The Senate allows Medicaid-covered Kentuckians to “self attest” certain eligibility points including income, residency, age, household composition and caretaker or relative status, undoing the House’s block on self attestation. This change, which is labeled in the bill as a “last resort” is meant to “allow more flexibility and to hopefully eliminate any due process concerns that may arise with that,” Richardson said.
Emily Beauregard, the executive director of Kentucky Voices for Health, thanked the Senate for the changes to the bill and asked for continued work on it.
Emily Beauregard, the Executive Director for Kentucky Voices for Health, speaking to the Medicaid Oversight and Advisory Board on Feb. 23, 2026. (Kentucky Lantern photo by Sarah Ladd)
“Eligibility verification is a critical balance to get right,” she said. “Any data that can be verified without asking a household to do more paperwork is always the right approach, but the balance to that approach is to make sure that we’re not letting one conflicting data source determine a person to be ineligible for Medicaid. This is a due process issue.”

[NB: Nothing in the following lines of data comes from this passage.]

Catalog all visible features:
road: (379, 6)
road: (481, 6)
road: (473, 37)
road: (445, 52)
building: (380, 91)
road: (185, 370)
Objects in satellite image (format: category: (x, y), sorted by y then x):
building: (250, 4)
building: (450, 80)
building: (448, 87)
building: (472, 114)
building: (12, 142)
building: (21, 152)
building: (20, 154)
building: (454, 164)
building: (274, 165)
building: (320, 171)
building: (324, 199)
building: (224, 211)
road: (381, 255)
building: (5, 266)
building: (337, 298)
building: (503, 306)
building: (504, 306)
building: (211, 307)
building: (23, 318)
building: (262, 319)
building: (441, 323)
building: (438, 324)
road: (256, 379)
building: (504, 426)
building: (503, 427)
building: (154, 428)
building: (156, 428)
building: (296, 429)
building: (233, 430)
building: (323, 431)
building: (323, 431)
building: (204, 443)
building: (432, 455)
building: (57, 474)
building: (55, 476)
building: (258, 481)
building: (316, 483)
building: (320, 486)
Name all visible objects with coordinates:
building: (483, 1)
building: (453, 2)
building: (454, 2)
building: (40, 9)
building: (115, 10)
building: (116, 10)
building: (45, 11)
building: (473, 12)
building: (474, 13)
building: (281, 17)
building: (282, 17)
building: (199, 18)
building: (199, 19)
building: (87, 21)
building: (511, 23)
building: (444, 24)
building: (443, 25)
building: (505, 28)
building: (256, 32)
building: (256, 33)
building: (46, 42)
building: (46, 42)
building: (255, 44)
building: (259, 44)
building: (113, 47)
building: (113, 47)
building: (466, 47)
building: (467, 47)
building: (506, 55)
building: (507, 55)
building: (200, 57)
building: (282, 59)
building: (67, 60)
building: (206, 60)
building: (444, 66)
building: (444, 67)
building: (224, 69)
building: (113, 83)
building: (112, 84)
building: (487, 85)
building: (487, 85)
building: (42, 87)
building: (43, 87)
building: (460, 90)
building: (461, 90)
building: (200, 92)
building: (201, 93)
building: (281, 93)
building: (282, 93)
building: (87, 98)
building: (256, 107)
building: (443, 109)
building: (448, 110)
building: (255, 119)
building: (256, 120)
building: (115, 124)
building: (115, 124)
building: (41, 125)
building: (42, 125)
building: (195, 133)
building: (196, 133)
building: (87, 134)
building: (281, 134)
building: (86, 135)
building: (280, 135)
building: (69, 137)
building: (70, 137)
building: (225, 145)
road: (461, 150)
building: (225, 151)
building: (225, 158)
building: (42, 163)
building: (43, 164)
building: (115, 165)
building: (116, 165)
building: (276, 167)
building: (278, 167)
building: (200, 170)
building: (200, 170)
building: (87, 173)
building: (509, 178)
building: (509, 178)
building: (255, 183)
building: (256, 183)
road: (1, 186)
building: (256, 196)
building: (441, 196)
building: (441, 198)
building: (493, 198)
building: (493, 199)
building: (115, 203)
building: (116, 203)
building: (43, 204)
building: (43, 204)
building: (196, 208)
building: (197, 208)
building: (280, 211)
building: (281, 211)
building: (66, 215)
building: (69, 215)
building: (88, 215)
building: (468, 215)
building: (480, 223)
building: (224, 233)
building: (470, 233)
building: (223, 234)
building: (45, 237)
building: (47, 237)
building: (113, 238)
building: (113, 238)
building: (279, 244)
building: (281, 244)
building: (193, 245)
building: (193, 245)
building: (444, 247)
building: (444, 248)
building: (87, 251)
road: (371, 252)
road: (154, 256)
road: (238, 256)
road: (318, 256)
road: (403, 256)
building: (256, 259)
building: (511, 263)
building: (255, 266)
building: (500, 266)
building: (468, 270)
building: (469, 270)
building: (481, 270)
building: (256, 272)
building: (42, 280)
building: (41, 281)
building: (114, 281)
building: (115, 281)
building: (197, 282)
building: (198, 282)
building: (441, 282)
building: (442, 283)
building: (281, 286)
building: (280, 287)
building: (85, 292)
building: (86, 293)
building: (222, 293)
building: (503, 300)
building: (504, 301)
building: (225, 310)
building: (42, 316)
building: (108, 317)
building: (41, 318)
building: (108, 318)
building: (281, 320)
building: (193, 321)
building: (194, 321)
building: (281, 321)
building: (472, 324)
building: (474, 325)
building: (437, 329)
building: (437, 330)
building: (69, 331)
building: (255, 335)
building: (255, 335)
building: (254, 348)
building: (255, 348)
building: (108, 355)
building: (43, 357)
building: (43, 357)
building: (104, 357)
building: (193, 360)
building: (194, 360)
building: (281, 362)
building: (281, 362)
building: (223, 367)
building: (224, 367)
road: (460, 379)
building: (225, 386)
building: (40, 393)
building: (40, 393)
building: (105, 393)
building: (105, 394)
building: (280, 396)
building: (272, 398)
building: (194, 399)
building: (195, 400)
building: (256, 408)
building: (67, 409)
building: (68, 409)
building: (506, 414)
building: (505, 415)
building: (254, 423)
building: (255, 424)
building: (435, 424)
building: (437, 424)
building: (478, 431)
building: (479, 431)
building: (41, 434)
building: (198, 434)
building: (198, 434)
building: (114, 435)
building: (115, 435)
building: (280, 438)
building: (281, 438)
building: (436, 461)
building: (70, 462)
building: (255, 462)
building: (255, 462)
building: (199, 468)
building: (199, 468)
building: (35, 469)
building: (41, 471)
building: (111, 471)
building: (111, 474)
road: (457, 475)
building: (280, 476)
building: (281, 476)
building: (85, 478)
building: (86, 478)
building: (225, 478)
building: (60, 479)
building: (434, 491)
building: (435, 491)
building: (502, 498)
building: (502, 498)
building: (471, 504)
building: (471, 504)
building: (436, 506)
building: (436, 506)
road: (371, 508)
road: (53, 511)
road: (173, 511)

Even with the changes, she said, “any beneficiary, including pregnant women, people with disabilities and seniors, could lose their Medicaid coverage before they’re even aware of the problem or given the chance to submit additional documentation to resolve the conflict.”
Sen. Stephen Meredith, R-Leitchfield, the committee chair, said lawmakers were already looking at and considering some of the issues brought up by those who testified Tuesday.
“We won’t get it perfect this time, but we will be back in about nine months, and we’ll continue to work on this,” he said. “This is a work in progress.”